In order to obtain an adequate conception of what this limitation is, it is necessary to first imagine beings existing in a space more limited than that in which we move. Thus we may conceive a being who has been throughout all the range of his experience confined to a single straight line. Such a being would know what it was to move to and fro, but no more. The whole of space would be to him but the extension in both directions of the straight line to an infinite distance. It is evident that two such creatures could never pass one another. We can conceive their coming out of the straight line and entering it again, but they having moved always in one straight line, would have no conception of any other direction of motion by which such a result could be effected. The only shape which could exist in a one-dimensional existence of this kind would be a finite straight line. There would be no difference in the shapes of figures; all that could exist would simply be longer or shorter straight lines.

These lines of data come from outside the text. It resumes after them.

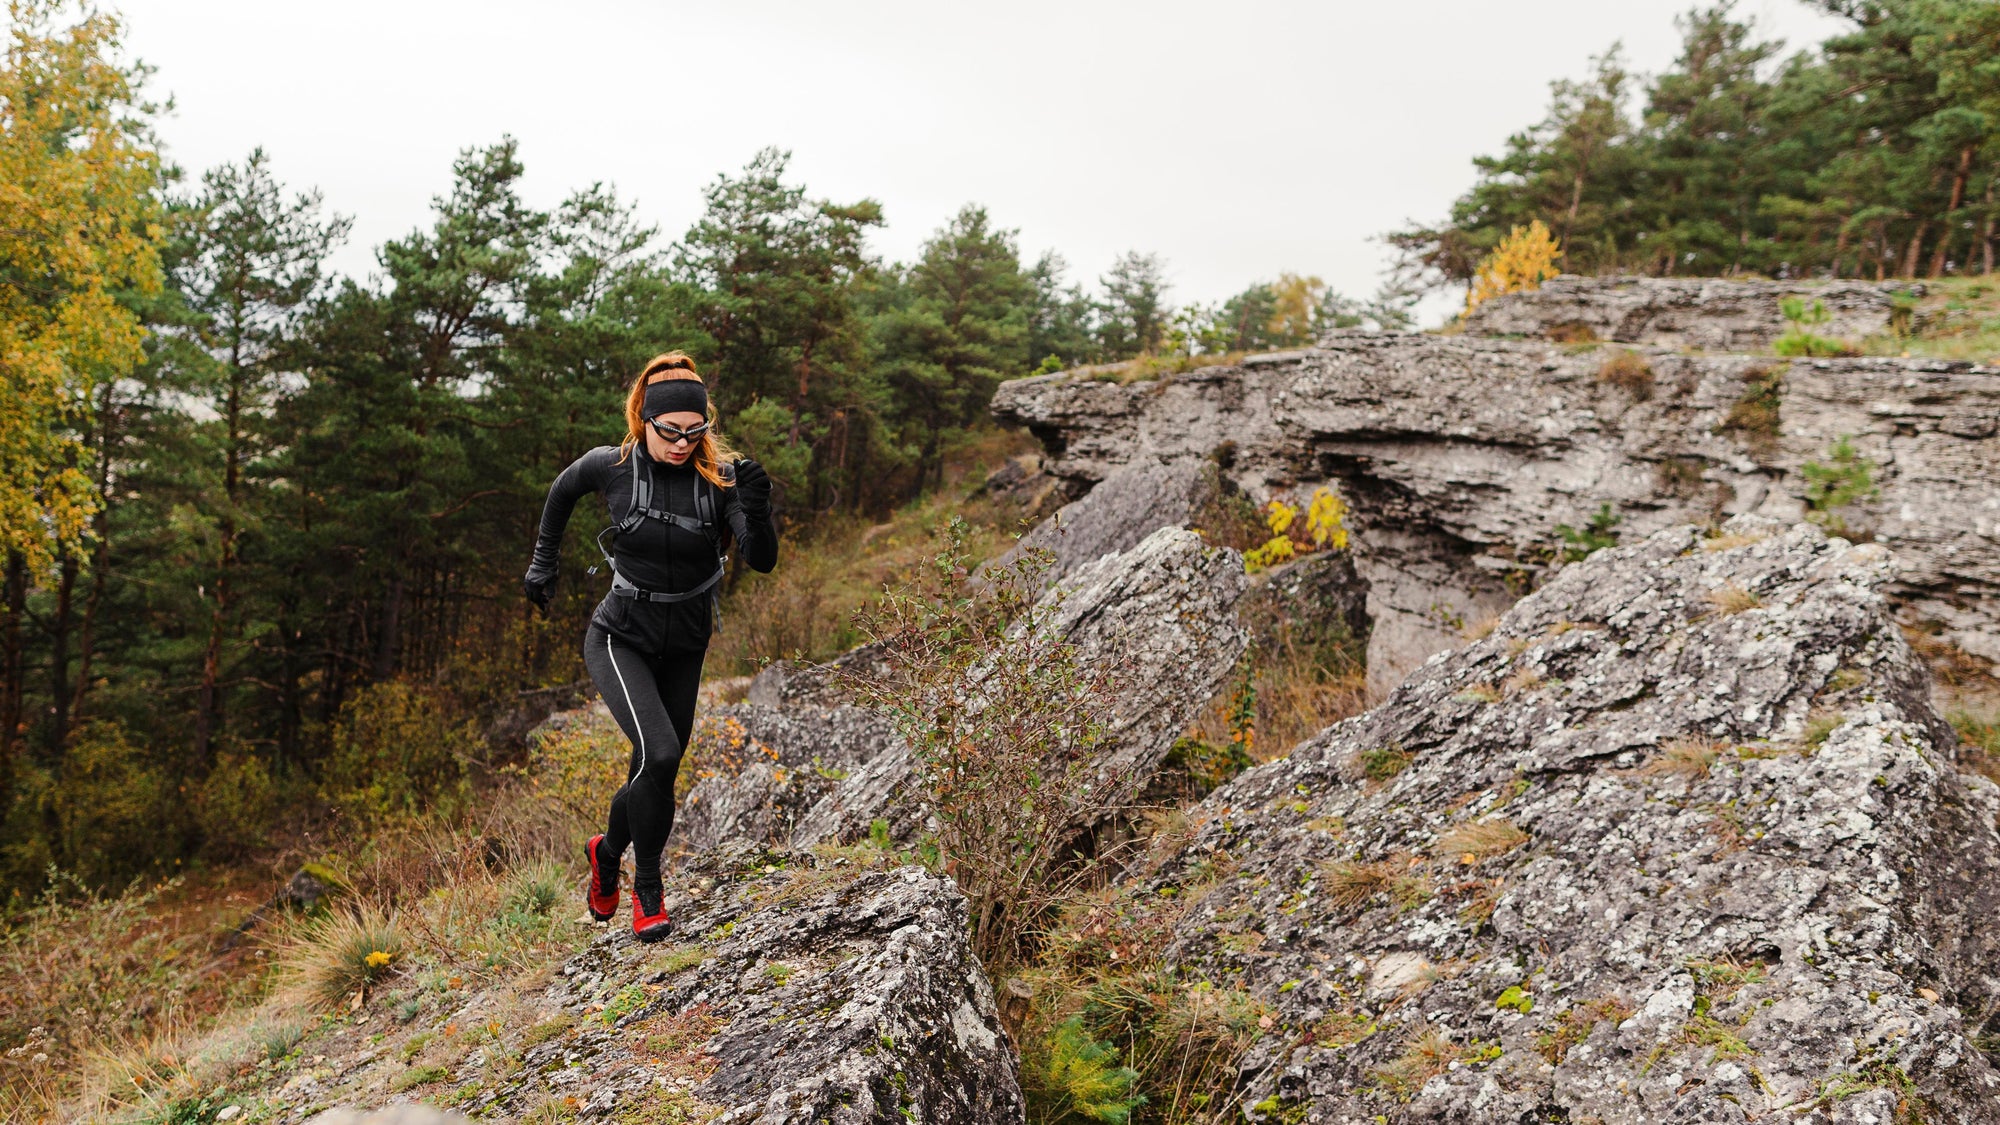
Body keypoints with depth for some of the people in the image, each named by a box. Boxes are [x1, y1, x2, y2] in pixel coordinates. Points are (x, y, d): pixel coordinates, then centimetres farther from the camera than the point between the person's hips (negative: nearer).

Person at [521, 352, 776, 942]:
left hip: (684, 649, 3)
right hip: (621, 639, -3)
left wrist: (755, 509, -39)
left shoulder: (720, 476, -13)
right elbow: (563, 490, 10)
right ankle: (647, 889, -4)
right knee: (659, 753, -24)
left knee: (656, 775, 12)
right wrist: (543, 563, 14)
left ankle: (608, 849, 44)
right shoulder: (611, 466, -13)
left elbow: (763, 560, -22)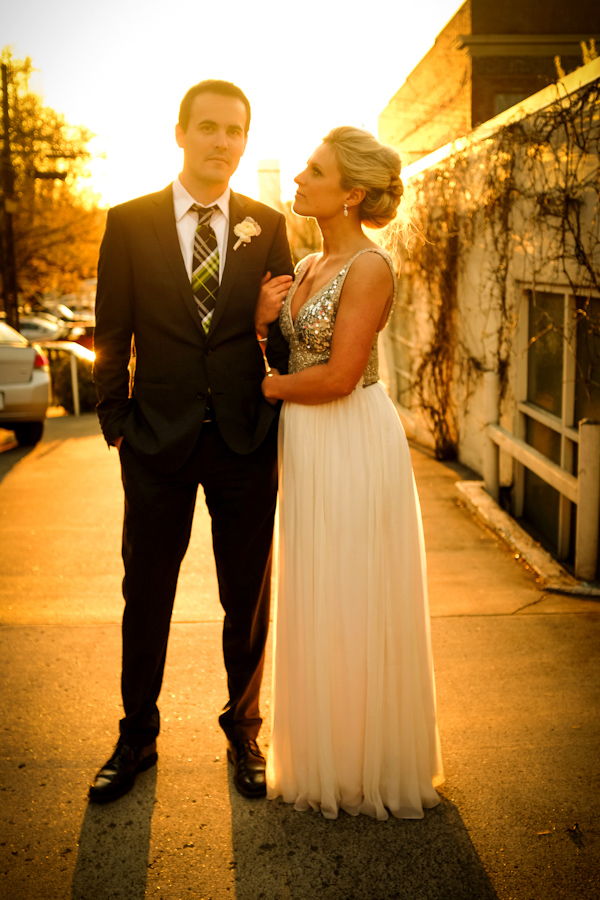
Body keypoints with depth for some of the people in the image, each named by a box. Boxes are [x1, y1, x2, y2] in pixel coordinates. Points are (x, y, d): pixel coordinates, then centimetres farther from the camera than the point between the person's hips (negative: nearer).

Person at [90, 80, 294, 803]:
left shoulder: (268, 227, 3)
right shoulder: (129, 223, 0)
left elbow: (284, 334, 6)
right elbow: (112, 334, 1)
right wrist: (116, 424, -1)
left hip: (247, 443, 1)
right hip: (158, 442, 0)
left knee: (247, 600, 11)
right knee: (145, 598, 11)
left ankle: (244, 732, 32)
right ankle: (137, 737, 30)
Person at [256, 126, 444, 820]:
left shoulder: (369, 267, -13)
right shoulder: (308, 266, 13)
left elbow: (338, 377, -19)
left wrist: (269, 387, -5)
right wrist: (261, 322, -4)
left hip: (353, 447, -8)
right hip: (307, 449, 9)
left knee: (356, 609, 3)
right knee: (317, 608, 15)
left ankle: (371, 768, 21)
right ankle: (327, 760, 32)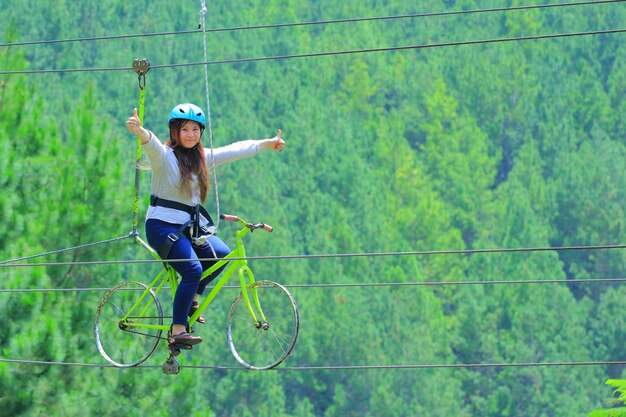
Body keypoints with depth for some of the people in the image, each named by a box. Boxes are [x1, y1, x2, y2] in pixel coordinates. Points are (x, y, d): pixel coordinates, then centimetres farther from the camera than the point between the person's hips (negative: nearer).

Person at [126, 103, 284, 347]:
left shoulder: (202, 158, 11)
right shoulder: (164, 156, -11)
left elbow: (235, 151, 20)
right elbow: (151, 144, -33)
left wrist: (267, 143, 27)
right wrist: (139, 131, -56)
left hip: (190, 226, 8)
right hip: (163, 225, -8)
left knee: (221, 254, -11)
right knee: (193, 269, -24)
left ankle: (191, 298, 9)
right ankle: (178, 331, -22)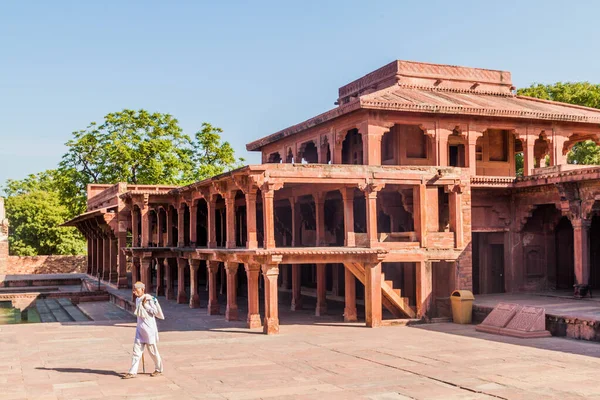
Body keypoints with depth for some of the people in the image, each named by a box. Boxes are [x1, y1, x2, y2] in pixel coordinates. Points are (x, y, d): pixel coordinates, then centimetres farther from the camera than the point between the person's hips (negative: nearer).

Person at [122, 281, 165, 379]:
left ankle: (158, 369, 22)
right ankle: (133, 372, 3)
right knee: (136, 350, 2)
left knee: (152, 350, 5)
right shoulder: (138, 300, 9)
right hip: (140, 328, 7)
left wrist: (145, 305, -17)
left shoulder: (149, 299, -13)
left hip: (149, 328, -7)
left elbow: (156, 311, -17)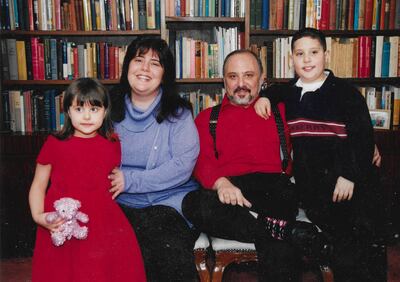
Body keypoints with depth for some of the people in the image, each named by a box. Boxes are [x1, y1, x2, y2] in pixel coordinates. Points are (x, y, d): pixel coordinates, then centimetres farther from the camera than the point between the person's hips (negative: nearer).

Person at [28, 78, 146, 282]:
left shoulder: (112, 145, 6)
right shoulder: (54, 144, -1)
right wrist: (38, 216, -10)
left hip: (103, 223, 2)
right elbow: (38, 185, 4)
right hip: (60, 227, -1)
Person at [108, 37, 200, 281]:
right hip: (122, 204, 2)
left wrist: (130, 180, -14)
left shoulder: (178, 113, 2)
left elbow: (183, 165, -10)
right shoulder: (112, 109, 12)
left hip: (170, 200, -1)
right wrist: (110, 178, -10)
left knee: (171, 250, -30)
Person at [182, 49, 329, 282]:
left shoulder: (281, 111, 25)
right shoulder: (208, 118, 22)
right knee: (194, 203, -35)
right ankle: (283, 229, -28)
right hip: (228, 191, 2)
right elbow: (202, 160, 5)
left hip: (274, 189, -1)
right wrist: (221, 182, -18)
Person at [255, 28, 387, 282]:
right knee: (341, 242, -13)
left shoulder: (345, 92, 3)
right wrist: (264, 97, 15)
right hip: (311, 180, 2)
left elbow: (363, 135, -2)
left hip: (353, 176, -1)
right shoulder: (289, 93, 15)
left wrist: (350, 175, -13)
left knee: (367, 239, -12)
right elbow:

Again, to go a step higher in the domain of a conceivable existence. Suppose a being confined to a plane superficies, and throughout all the range of its experience never to have moved up or down, but simply to have kept to this one plane. Suppose, that is, some figure, such as a circle or rectangle, to be endowed with the power of perception; such a being if it moves in the plane superficies in which it is drawn, will move in a multitude of directions; but, however varied they may seem to be, these directions will all be compounded of two, at right angles to each other. By no movement so long as the plane superficies remains perfectly horizontal, will this being move in the direction we call up and down. And it is important to notice that the plane would be different to a creature confined to it, from what it is to us. We think of a plane habitually as having an upper and a lower side, because it is only by the contact of solids that we realize a plane. But a creature which had been confined to a plane during its whole existence would have no idea of there being two sides to the plane he lived in. In a plane there is simply length and breadth. If a creature in it be supposed to know of an up or down he must already have gone out of the plane.
In normal states known to us, we have three separate things – The Known, The Knower and the Knowledge (Object, Subject, Process). In Yogic literature, it is said that when the separation vanishes (all 3 merge into one), the knowledge is Real and Complete. There are no mistakes of perception. This is called Turiya. A person who is really interested in knowing should strive to reach this state. Until then, he or she does not really know.